Through his experience, Nghia has noticed that most of the kidnapped pets end up in Le Hong Phong market, but they're not shown to the public unless you ask about them. In some cases, when the dog has the name and phone number of the owner in his collar, the kidnapper might directly contact the owner and ask for money.

Dog meat being sold at a market in Tuyen Quang, North Vietnam.

Although he understands the feelings of desperate owners, he recommends not to pay ransoms so the "businesses" won't grow. In the last three years, he has seen how the ransom goes from an average of 2 million dong up to 1,000 USD. In case they really want to pay, he thinks it's better that the owner doesn't go themself, especially if it’s a foreigner, because their presence will only make the ransom higher. A Vietnamese intermediary who can recognize the dog and keep cool in negotiations is more advisable.

Despite the general opinion that it would be pointless, he also recommends that people go to the Police. "It's true that the Police don't take these crimes seriously but the more people go to them when this happens, the more aware of the problem they will be," explains doctor Nghia.

Inserting a microchip under the dog's skin may also be very useful.

"I remember the story of a man who lost his dog. The same day someone called him to ask for ransom.
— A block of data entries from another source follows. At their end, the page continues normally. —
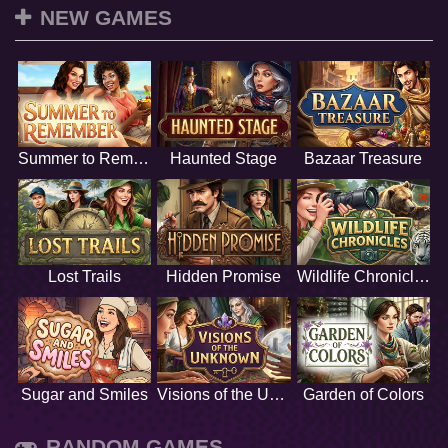
NEW GAMES
Summer to Remember
Haunted Stage
Bazaar Treasure
Lost Trails
Hidden Promise
Wildlife Chronicles
Sugar and Smiles
Visions of the Unknown
Garden of Colors
RANDOM GAMES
We had an appointment with the kidnapper, but because the dog had a microchip, we could prove it belonged to him. We went to the Police and got the dog back; we found out the neighbor’s security guard had taken it. Unfortunately, the kidnapper ran away and the Police never found him," he recalls.

Beyond that, doctor Nghia thinks that real changes are needed to respect and love animals. According to Nghia, some Vietnamese people think animals are dirty. "They hit them, they don't value them. Others eat dog meat, mostly men because they believe it will increase their sexual power. We have to put our efforts in education," he affirms.